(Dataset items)
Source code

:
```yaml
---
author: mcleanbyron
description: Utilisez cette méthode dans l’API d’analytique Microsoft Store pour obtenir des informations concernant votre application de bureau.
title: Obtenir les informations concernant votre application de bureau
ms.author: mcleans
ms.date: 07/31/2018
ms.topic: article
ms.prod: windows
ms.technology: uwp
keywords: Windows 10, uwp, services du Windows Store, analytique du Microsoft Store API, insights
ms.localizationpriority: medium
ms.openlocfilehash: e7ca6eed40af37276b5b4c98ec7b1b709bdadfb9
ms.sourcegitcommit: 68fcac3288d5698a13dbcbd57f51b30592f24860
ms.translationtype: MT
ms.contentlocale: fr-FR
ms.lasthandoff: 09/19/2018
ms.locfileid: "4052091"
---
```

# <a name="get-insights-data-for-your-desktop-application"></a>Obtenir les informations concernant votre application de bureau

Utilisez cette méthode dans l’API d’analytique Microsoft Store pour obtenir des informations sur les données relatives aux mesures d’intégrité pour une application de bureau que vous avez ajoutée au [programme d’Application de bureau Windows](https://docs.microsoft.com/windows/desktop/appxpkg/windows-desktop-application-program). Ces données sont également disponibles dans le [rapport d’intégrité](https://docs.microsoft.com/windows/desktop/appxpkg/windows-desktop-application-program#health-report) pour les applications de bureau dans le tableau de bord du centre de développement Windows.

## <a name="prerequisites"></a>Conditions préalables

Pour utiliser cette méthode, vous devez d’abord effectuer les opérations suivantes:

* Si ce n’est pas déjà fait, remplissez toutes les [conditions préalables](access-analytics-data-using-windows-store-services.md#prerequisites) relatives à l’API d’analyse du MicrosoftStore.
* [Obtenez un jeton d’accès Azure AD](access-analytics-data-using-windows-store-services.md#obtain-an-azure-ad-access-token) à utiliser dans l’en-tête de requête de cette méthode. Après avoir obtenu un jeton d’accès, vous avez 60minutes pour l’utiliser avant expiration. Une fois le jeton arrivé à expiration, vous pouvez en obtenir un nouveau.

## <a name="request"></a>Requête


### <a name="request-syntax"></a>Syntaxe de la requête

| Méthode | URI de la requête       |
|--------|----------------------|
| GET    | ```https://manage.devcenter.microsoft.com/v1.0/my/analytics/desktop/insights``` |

§ TO DO: Looking through the data above, copy out each line in which the string "relatives" occurs.

§ ANSWER TO THE PROBLEM:
Utilisez cette méthode dans l’API d’analytique Microsoft Store pour obtenir des informations sur les données relatives aux mesures d’intégrité pour une application de bureau que vous avez ajoutée au [programme d’Application de bureau Windows](https://docs.microsoft.com/windows/desktop/appxpkg/windows-desktop-application-program). Ces données sont également disponibles dans le [rapport d’intégrité](https://docs.microsoft.com/windows/desktop/appxpkg/windows-desktop-application-program#health-report) pour les applications de bureau dans le tableau de bord du centre de développement Windows.
* Si ce n’est pas déjà fait, remplissez toutes les [conditions préalables](access-analytics-data-using-windows-store-services.md#prerequisites) relatives à l’API d’analyse du MicrosoftStore.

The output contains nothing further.